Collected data
•••

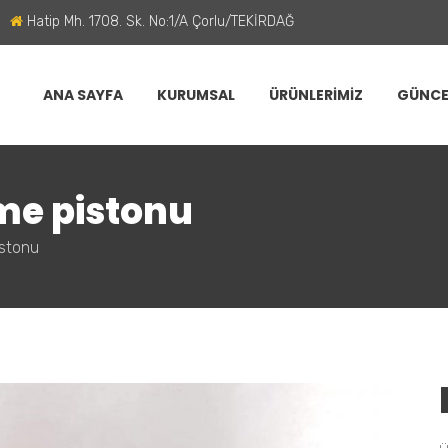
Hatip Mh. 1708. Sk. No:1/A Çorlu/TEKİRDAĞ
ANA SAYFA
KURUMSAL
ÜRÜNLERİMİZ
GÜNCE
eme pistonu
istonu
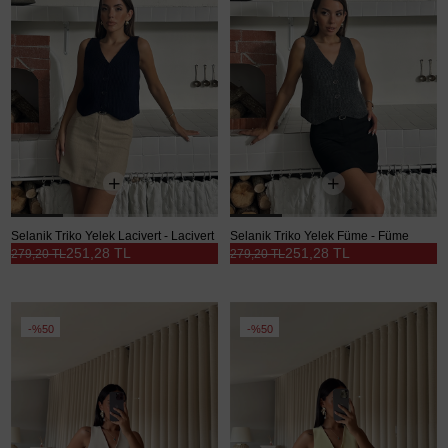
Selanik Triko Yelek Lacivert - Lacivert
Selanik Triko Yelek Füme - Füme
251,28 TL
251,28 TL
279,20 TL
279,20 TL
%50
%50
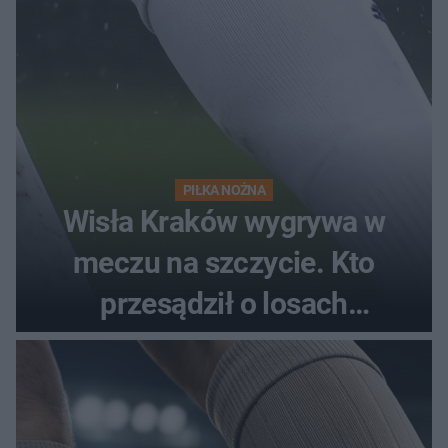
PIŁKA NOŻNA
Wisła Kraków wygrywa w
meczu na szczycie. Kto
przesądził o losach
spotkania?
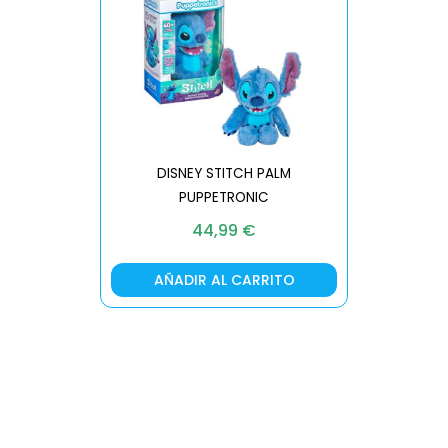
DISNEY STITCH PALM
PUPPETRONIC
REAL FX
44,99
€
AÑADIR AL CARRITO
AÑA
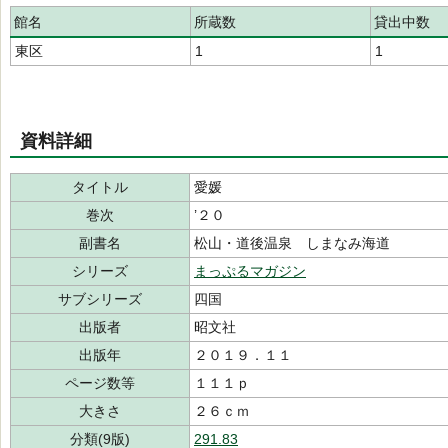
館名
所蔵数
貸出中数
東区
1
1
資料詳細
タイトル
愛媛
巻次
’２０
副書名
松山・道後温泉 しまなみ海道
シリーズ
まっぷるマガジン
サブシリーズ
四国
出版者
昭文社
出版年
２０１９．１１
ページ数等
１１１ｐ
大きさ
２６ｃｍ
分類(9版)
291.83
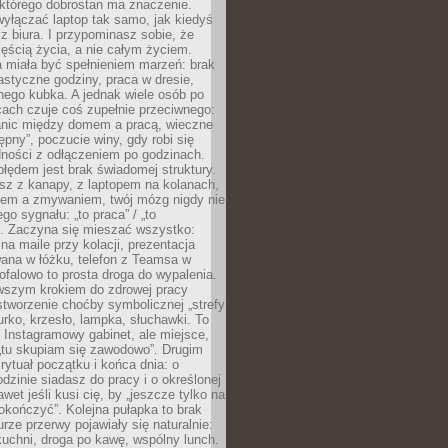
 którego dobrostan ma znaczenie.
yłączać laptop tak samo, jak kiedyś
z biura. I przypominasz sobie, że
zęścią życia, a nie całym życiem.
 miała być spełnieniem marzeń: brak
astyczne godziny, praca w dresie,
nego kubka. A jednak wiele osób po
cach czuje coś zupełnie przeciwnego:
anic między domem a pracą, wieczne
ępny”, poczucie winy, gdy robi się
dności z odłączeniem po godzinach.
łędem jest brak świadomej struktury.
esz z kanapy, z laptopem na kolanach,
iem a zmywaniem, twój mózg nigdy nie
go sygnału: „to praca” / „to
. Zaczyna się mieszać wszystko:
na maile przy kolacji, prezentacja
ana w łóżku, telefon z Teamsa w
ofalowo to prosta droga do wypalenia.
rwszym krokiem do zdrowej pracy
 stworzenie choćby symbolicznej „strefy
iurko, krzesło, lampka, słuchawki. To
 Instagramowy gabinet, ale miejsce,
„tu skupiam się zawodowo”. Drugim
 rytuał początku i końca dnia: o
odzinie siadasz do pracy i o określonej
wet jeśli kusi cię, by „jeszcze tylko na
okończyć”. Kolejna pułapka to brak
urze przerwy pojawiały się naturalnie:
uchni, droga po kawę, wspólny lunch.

•••

YOUR INSTRUCTIONS:
This exercise asks for an exact copy of the lines from the first one in the data through the line that contains "AÑADIR AL CARRITO", pictures excluded.

SOLUTION:
Hatip Mh. 1708. Sk. No:1/A Çorlu/TEKİRDAĞ
ANA SAYFA
KURUMSAL
ÜRÜNLERİMİZ
GÜNCE
eme pistonu
istonu
Selanik Triko Yelek Lacivert - Lacivert
Selanik Triko Yelek Füme - Füme
251,28 TL
251,28 TL
279,20 TL
279,20 TL
%50
%50
PIŁKA NOŻNA
Wisła Kraków wygrywa w
meczu na szczycie. Kto
przesądził o losach
spotkania?
DISNEY STITCH PALM
PUPPETRONIC
REAL FX
44,99
€
AÑADIR AL CARRITO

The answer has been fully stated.